Two of the many categories into which escapes might be separated were the planned and the unplanned – either the culmination of days, weeks or even months of preparation and sometimes hard physical toil, or the apparently spontaneous seizure of some unforeseen opportunity.
It was almost axiomatic that mass, or attempted mass, escapes by a score or more of prisoners from the Scots depots were the outcome of at least some degree of planning and preparation. Several such escapes, from Esk Mills in February and March 1811 and from Edinburgh Castle in April and July that year, have already been discussed in some detail.It was possible, however, that one aspect of the crisis of 9-11 March at Esk Mills was in fact an unplanned attempt at mass escape arising from the panic caused by the apparent collapse of the depot buildings, when, according to the clerk Andrew Johnston, ‘several attempts were made to level the Stockade by the Prisoners rushing in large bodies against it.’ At any rate, the limited evidence clearly indicates that the mass escape in 1811 from the Castle on 11-12 April and from Esk Mills on 19 February were both preceded by planning and preparation, even if four of the 23 escapers from Esk Mills had arrived at the depot only on the day before the escape. The escape from the Castle by the 49 prisoners had been planned, according to press reports of statements made by some of the recaptured escapers, for a month beforehand. It is also clear that at Perth an attempted mass escape by tunnel-digging in mid-September 1813, in which Lieutenant Marote-Carrier himself took part and which will be more fully discussed below, was planned and toiled for during a period of about two months.
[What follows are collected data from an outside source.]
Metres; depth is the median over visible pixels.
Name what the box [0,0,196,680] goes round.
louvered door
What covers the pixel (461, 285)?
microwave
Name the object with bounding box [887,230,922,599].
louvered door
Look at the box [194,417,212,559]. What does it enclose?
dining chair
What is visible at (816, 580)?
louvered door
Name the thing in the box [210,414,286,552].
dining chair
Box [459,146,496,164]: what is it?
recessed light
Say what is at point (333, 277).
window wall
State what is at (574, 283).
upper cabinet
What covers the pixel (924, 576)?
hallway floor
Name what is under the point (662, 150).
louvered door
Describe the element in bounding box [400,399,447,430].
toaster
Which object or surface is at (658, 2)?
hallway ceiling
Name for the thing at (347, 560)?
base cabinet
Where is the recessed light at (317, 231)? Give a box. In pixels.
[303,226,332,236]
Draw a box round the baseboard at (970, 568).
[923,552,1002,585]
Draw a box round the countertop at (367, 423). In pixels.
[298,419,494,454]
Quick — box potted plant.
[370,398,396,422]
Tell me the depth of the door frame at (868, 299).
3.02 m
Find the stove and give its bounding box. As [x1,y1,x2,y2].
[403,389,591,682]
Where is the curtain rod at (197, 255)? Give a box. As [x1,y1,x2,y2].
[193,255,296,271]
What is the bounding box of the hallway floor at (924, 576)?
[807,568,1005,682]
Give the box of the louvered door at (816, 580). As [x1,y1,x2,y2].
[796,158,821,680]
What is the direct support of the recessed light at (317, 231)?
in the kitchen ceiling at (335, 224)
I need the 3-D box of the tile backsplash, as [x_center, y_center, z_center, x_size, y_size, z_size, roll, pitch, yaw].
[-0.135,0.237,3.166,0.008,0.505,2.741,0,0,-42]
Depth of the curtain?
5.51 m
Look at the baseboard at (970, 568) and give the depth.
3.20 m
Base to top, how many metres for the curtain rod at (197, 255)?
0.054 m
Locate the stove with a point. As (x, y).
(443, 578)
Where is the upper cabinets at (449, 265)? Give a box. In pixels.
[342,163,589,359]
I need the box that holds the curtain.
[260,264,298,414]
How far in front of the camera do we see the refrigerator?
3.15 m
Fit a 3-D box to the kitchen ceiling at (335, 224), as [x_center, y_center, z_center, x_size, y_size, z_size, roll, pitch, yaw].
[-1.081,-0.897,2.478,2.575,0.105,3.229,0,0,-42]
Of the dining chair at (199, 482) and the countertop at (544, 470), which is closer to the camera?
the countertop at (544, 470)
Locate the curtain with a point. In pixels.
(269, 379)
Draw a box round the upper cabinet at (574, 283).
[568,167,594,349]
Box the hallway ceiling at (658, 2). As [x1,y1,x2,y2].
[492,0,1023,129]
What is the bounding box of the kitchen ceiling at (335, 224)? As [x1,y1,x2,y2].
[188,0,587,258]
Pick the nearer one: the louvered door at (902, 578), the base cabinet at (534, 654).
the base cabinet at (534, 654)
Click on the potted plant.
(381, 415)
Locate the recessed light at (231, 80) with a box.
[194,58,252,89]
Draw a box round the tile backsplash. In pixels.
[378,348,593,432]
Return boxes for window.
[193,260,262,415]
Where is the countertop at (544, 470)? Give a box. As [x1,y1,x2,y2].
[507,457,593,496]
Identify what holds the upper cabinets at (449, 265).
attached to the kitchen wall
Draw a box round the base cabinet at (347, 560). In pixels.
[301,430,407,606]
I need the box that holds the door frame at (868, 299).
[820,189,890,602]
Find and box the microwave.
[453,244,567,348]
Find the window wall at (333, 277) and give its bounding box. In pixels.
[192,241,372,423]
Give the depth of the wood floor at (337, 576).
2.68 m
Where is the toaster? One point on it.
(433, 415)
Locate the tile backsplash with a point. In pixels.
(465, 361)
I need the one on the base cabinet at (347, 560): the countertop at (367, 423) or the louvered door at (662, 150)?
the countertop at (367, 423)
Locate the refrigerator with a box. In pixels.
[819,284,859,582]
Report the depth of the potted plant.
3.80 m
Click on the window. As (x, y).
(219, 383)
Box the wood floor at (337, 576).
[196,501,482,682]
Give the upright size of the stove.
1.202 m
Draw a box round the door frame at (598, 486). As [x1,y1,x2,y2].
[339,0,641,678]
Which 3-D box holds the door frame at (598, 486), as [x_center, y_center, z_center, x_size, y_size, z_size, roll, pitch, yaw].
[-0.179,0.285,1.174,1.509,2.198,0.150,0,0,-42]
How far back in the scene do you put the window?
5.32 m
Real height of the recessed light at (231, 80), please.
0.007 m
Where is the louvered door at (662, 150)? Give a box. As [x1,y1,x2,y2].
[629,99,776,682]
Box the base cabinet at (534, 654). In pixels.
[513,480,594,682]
Little evidence, however, survives concerning planning and preparation of other mass, or attempted mass, escapes at the two other depots, Greenlaw and Valleyfield. Nor is it even certain that any mass escape actually took place at Greenlaw. There, according to Andrew Johnston, depot clerk successively at Esk Mills, Valleyfield and Perth, ‘Early in a morning of June 1810 about 30 prisoners got out by a mine. The Pennycuick Volunteers were beat to arms to assist the military. They were all retaken in the course of the day. Three were severely wounded, one a Russian by a bayonet in the breast, and two shot by an Aberdeen soldier while secreting themselves … under a tree. The ball went through the thigh of one and lodged in the hip of the other. They all recovered from their wounds.Although Johnston provides these circumstantial details there is unfortunately no confirmation in any other source of any such mass escape from Greenlaw. Captain Paul Andreas Kaald, a prisoner at Greenlaw at that time, makes no mention of it in his diary, and it is difficult to believe he would have failed to do so had there been such an escape from his depot. Nor is there any relevant reference in the surviving official archives or in the contemporary press. So did Johnston err in stating that it was from Greenlaw in June 1810 that the mass escape took place? Johnston himself was not appointed as a depot clerk until early in 1811 – and his appointment was to Esk Mills, not Greenlaw. It may be Johnston misstated either the place or the date, or both, of the escape he mentions. If such a mass escape indeed took place at Penicuik (other than those at Esk Mills in February-March 1811 – and Johnston is clearly not referring to those escapes or attempted escapes) then it must have been from Valleyfield – but Valleyfield of course did not become a depot until March 1811.